Very insightful as usual.

Generally don't trust any of the commies from Berkley but Ms. Yellen does sound like the best choice as there are political and practical problems with the others.

Berkley... Isn't that where Janet Napoletano is going to be the president?

Geithner is a proven liar and thief who had it in his power as Governor of the New York Fed to challenge the risky operations of the banks like Chase, JP Morgan, Lieman Brothers, Bear-Stearns, etc. He is the type of person that the Plutocracy just love because he can lie with a straight and sincere face. This is why he is now "ready" for the private sector. His payoff as it were.

oldprof

Tonka and Pacioli -

Right now the Fed balance sheet (the monetary base) has expanded dramatically, but has created only a normal increase in M2. This seems to reflect bank preferences to hold excess reserves. It is a lower velocity of money.

If banks were to step up lending in a dramatic fashion, a positive for the economy, it could become necessary to limit M2 by reducing the balance sheet. This is what Bernanke has discussed in the past.

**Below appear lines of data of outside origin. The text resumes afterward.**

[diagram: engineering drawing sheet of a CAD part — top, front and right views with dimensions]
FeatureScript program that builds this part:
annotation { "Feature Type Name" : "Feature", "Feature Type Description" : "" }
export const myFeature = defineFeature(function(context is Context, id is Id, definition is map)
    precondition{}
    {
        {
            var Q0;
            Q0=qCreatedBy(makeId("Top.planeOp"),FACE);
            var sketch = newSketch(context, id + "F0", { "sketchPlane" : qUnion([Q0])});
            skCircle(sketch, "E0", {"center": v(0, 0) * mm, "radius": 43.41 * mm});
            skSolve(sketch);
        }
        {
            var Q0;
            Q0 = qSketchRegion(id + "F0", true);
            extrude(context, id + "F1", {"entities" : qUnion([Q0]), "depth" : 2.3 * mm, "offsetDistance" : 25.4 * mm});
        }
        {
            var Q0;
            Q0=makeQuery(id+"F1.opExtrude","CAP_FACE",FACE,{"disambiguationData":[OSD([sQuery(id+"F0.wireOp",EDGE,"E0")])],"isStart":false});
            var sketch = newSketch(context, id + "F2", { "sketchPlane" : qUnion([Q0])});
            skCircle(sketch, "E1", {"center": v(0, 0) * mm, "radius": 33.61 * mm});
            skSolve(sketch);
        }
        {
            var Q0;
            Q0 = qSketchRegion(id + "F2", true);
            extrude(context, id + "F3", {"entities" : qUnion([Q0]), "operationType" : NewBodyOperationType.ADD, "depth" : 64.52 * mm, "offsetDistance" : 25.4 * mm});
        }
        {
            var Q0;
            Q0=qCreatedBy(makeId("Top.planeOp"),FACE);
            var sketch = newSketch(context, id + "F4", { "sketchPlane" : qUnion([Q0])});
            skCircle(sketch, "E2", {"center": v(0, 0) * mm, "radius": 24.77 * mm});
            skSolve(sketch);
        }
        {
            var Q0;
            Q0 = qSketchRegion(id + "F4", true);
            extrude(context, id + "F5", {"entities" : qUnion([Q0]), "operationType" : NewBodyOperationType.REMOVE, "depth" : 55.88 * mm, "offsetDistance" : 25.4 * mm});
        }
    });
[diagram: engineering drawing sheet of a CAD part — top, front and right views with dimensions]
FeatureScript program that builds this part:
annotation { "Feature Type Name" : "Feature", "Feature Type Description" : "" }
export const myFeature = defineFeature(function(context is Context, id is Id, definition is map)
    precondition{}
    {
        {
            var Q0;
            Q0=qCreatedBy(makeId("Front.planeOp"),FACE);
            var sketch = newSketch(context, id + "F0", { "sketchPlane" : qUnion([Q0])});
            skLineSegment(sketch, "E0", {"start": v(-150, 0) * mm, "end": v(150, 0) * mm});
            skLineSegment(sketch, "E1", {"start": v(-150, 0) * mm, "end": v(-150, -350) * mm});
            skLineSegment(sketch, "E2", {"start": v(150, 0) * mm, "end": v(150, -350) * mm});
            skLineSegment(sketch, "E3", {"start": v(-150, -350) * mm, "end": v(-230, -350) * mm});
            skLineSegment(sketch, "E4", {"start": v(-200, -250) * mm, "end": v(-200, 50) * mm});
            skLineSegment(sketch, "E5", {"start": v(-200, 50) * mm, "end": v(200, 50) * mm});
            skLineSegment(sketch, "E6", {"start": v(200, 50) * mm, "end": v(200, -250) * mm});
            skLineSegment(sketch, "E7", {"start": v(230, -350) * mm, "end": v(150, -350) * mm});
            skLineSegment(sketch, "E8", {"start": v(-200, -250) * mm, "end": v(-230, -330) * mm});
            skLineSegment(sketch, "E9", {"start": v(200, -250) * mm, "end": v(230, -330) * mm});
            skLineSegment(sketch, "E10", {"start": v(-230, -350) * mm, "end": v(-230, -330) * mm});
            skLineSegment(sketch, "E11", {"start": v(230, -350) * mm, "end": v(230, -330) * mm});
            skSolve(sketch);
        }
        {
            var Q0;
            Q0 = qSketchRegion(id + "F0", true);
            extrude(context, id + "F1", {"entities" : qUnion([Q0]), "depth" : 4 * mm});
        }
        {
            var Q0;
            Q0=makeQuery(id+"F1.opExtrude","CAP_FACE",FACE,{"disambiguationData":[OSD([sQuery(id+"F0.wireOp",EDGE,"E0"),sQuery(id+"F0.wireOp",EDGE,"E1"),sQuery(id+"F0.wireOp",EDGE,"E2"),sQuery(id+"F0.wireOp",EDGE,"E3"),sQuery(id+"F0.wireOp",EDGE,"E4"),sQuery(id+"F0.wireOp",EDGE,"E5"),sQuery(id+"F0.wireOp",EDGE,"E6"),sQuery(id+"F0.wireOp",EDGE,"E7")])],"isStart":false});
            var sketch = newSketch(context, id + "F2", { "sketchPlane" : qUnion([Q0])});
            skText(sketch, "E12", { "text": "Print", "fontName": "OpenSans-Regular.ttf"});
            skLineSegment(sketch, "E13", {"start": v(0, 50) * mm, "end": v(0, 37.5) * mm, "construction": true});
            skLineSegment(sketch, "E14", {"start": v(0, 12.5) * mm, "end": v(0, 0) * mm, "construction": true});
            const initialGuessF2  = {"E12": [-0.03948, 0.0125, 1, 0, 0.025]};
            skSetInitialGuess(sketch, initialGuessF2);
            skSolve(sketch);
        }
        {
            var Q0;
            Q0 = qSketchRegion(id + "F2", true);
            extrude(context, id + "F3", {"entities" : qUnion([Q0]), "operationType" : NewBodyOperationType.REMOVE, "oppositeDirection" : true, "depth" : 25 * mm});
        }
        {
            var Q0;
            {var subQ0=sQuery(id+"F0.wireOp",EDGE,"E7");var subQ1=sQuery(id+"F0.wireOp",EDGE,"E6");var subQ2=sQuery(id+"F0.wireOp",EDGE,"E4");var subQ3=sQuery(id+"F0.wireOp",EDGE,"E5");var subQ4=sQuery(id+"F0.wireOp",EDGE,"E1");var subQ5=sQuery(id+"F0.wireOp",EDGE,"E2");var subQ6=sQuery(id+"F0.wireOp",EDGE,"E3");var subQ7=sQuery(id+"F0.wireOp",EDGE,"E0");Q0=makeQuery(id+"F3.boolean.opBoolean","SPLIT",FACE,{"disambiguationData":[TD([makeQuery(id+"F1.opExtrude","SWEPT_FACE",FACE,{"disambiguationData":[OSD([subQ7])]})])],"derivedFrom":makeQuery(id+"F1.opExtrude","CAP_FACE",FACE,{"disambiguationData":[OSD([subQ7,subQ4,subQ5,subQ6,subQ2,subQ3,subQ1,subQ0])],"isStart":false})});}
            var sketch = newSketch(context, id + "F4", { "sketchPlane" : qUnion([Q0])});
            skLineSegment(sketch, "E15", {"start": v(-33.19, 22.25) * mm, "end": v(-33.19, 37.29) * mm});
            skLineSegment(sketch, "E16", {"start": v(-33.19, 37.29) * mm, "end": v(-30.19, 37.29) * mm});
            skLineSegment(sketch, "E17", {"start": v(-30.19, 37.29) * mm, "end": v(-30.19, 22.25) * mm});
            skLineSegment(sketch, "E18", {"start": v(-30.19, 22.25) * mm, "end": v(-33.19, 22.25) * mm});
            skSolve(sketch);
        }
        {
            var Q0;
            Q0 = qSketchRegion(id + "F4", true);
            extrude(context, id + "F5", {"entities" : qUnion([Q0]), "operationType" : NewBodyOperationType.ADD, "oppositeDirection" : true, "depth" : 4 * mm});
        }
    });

As to how quickly this could be done, I have a planned post on the agenda, and perhaps I'll move it higher. The basic idea, which I have frequently written about, is that the amounts represent a small fraction of secondary market volume.

More later...

Jeff

Pacioli

Tonka stumbled upon the exact same assertion that tripped me up when reading the post.

"If banks reduced their current preference for excess reserves, accelerating their lending, the Fed would need to reduce the balance sheet rather quickly."

This assertion verges on over-simplification of a complex, fluid set of possibilities.

Could you explain further how you are so confident in your conclusion that "the Fed would NEED to reduce that balance sheet"?

Tonka

"If banks reduced their current preference for excess reserves, accelerating their lending, the Fed would need to reduce the balance sheet rather quickly."

Why would they need to reduce their balance sheet? Are you talking about needing to do so in order to raise interest rates because of increased lending? They can do that by just increasing the interest paid on reserves. I thought that was the whole point of interest on reserves...to be able to change interest rates without altering their balance sheet.